There are different ways of specifying the arrays indices, depends on the jobs you have, examples are shown below:
# A job array with array tasks numbered from 0 to 31.
#SBATCH --array=0-31
# A job array with array tasks numbered 1, 2, 5, 19, 27.
#SBATCH --array=1,2,5,19,27
# A job array with array tasks numbered 1, 3, 5 and 7.
#SBATCH --array=1-7:2
To cancel an entire array job:
scancel <Job ID Number>To cancel a specific task in an array job:
scancel <jobid>_<taskid>To cancel a range of specific tasks in an array job:
scancel <jobid>_[<taskid>_<taskid>]
Job dependencies¶
The sbatch can also be utilised to assist workflows that involve multiple steps or when you are using checkpoints:
the --dependency option allows you to launch jobs on the condition of completion (or successful completion) of another job.
To submit a job to start after the completion of specified job the following can be used: sbatch --dependency=afterok:<Job Number> <Job script>.
For example, the below submits the jobs script dependant_job.sub so that it will only start upon the completion of job number, 106178.

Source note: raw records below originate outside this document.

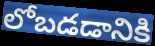
లోబడడానికి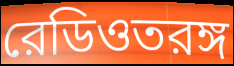
রেডিওতরঙ্গ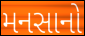
મનસાનો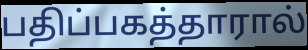
பதிப்பகத்தாரால்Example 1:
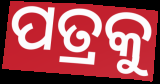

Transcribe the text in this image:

ପତ୍ରକୁ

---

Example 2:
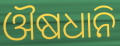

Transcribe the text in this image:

ଔଷଧାନି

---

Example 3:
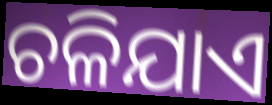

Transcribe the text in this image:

ଚଳିଯାଏ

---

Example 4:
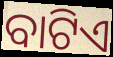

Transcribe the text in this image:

ବାଟିଏ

[abc123@login1(eureka2) ~]$ sbatch --dependency=afterok:106178 dependant_job.sub
Benchmarking and scaling¶
Benchmarking and scaling are very important aspects when running simulations on HPC clusters, it can help maximise your output and minimise the wastage of resources.
One of the most important things to do before running production workloads is to benchmark your problem against the number of cores you might use to ensure you asking for the correct amount of resources.
Below are plots of a benchmarking exercise of a DFT B3LYP energy calculation of 2 molecules:
Both plots shows the time of the calculation as a function of the number of cores, and it can be see than it scales quite well leading to significant increases in time up to 20 cores in both cases.
However in these examples after 20 cores there is no improvement and therefore no benefit in running the calculation of anymore cores.
In fact, requesting more cores in your slurm job script would:
Waste resources which could be allocated to another job.
Although not shown here asking for too many cores can result in a significant slowdown in a calculation due to the parallel overhead, turning the above plots into U-plots!
Tip
Having the scaling of your problem for every simulation is not necessary, but using model problems to inform yourself is a very good idea, so you can gauge the correct amount of resources to request when running day to day jobs.